§ **Excerpted text**
The extrusion method of building can be compared to building with blocks or a grown-ups Erector set, with the possibility of constructing any kind of building from a single room cabin to a multiple dwelling housing project. Industrial and commercial buildings, farm and storage buildings, and even army barracks are feasible and, because of features like lightness, simplicity of construction, and great durabiilty, the possibilities in the foreign market are limitless as well as anywhere in the United States.

SUMMARY OF THE INVENTION One of the objects of this invention is to provide a permanent all metal structure for a building.

Another object is to provide a building structure that is easy to assemble or disassemble and move.

A further object is to provide a building which may be constructed with a minimum of tools required and can be easily erected by unskilled labor.

Another object is to make a building of unit construction rather than by prefabrication.

It is also an object to construct a building in which the walls, floors, ceiling and roof can be prepacked with insulation before assembly.

Still another object is the elimination of a frame for the building by desgining the walls, floor, ceiling, and roof to be the load carrying members.

ice

Another object is to utilize snap-together construction or simply building with blocks.

And finally it is an object to provide building elements permanently pre-colored material that will require practically no maintenance.

BRIEF DESCRIPTION OF THE DRAWINGS FIG. 1 is an exploded perspective view illustrating the construction sequence of a building incorporating the features of this invention.

FIG. 2 is a perspective view, partly broken away, showing the sill plate assembly.

FIG. 3 is a fragmentary sectional view of the joining of two walk through a wall partition corner and sill plate and the use of the slipper guide.

FIG. 4 illustrates a typical corner installation.

FIG. 5 is a perspective view of the box floor sections.

FIG. 6 is a fragmentary sectional view showing the floor section joining the sill plate.

FIG. 7a is a fragmentary sectional view showing an alternate sill plate and floor assembly using optional floor joints.

FIG. 7b is a fragmentary perspective view partly in section showing the underside of the assembly illustrated in FIG. 7a.

FIG. 8 is a plan view of the wall fabrication.

§ **Data block**
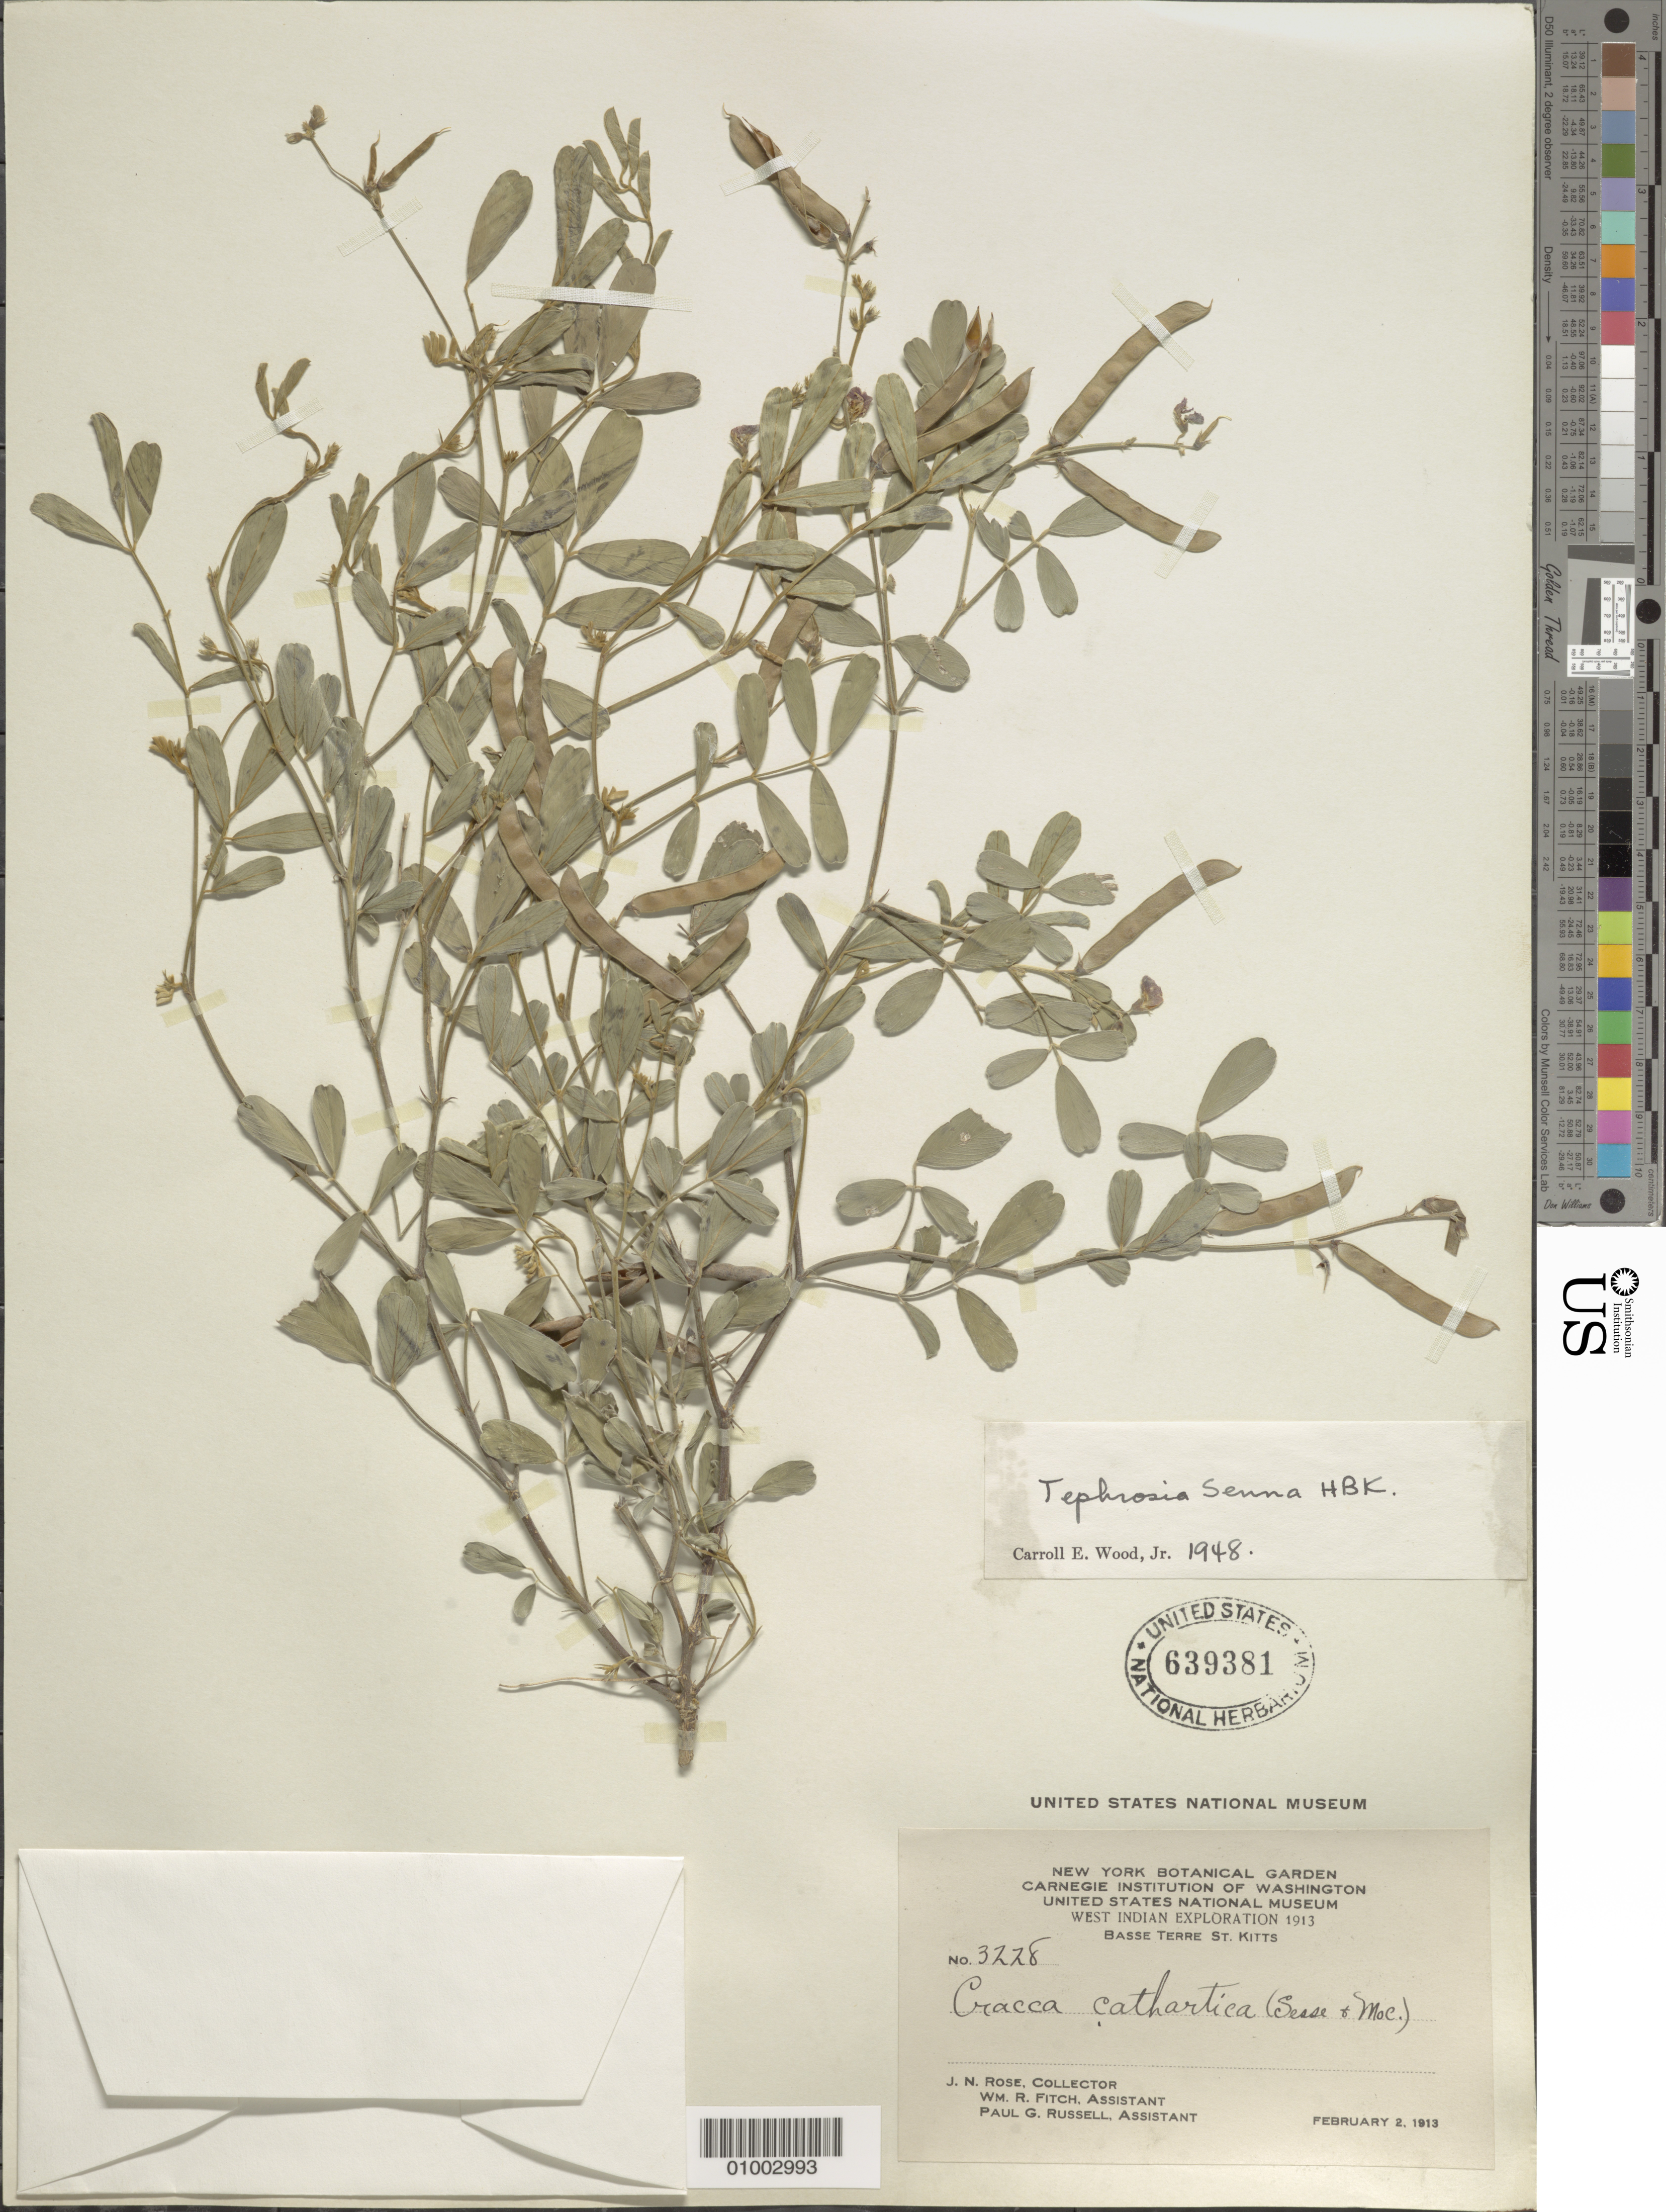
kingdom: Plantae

§ **Set problem A**
Which parts of the building does the patent text say carry the load, so that no separate frame is needed?
§ **Set problem B**
Carry the patent text about the all-metal building forward from its last sentence.

§ **Written reply A**
The walls, floor, ceiling, and roof.

§ **Written reply B**
FIG. 8a is an enlarged fragmentary sectional view showing two wall sections being initially snapped together to form a box wall section.

FIG. 8b is a view similar to FIG. 8a showing two box wall sections being snapped together.

FIG. 9 is a fragmentary sectional view showing the window installation.

FIG. 10 is a plan section of the door frame assembly.

FIG. 10a is a front elevation of the front door.

FIG. 11 is a section showing the joining of the ceiling to the eave plate.

FIG. 12a particularly illustrates the gable and top plate construction showing roof and drain trough.

FIG. 12b illustrates the roof comb installation.

FIG. 13 is a cross-section showing of the gable section and top plate.

FIG. 14a illustrates slide lock for the roof members.

FIG. 14b is a perspective view showing the underside of the roof structure shown in FIG. 14a.

FIG. 15a is a view showing an alternate roof installation using a roof rafter.

FIG. 15b is a perspective view showing the eave plate and roof rafter construction of FIG. 15a.

DESCRIPTION OF THE PREFERRED EMBODIMENT General assembly The assembly of the all metallic extrusion home is basically the fitting together of pre-cut extrusions 15 in the proper sequence. As illustrated in FIG. 1, the sill plate 16 is assembled and positioned in the desired floor plan; this assembly forms the outline of the buildings and is the bottom foundation for all the walls, including the kitchen, bathroom and closets. The floor extrusion 17 is then laid out on the sill plate 16. After the floor is in place the walls 18 snapped together, including the door frame 19 and window frames 20 and placed in position on the sill plate 16; at this time the vertical tie-rods 21 are screwed into the slipper guide 22 which is also a part of the sill plate 16. The top plates 23 and eave plates 24 are then fastened in place by the nut 25 on the top end of the tie-rods 21.

The ceiling 26 is assembled in place, an installation identical with the floor 17 since the same extrusion 41 is used for both. Pre-cut Wall extrusions 53 are then snapped together forming the gable section 27 which in turn is capped by the gable extrusion 28. These extrusions are held in place by an extended tie-rod 21.

The final step is the roof installation. The roof comb 29 is first placed in position across the top of the gable extrusions 28 then each roof plate 58 is snapped in position from the top down; the ends are tied to the gable extrusion 28 by a small slide lock. This assembly is aided by the fact that the ceiling will hold a mans weight and no special scaffolding is necessary.

The entire described fabrication is accomplished with the use of one wrench for tightening the nut 25 on the top end of the tie-rod and a rubber hammer to help snap extrusions in place and to drive in slide locks.

The sill plate assembly The complete sill assembly 16, FIG. 2, consists of four separate extrusions. The two top extrusions 31 are identical and therefore can be made from the same die. These two top extrusions 31 serve two purposes; the horizontal portions 32 that protrude out over the floor, FIG. 6, seals and holds the floor in place, the short vertical members 33 that run the entire length of the sill plate 31 fit into a slot 34, FIG. 3, which is sawed into the bottom end of the vertical wall members 18 and hold the wall in perfect alignment.

The center portion of the sill plate 16 houses a deep channel 35 in which is held the slipper guide 22, a solid separate extrusion which is about 18 inches long. A hole 36 is drilled and tapped into this slipper guide to receive the threaded end of the vertical wall tie rods.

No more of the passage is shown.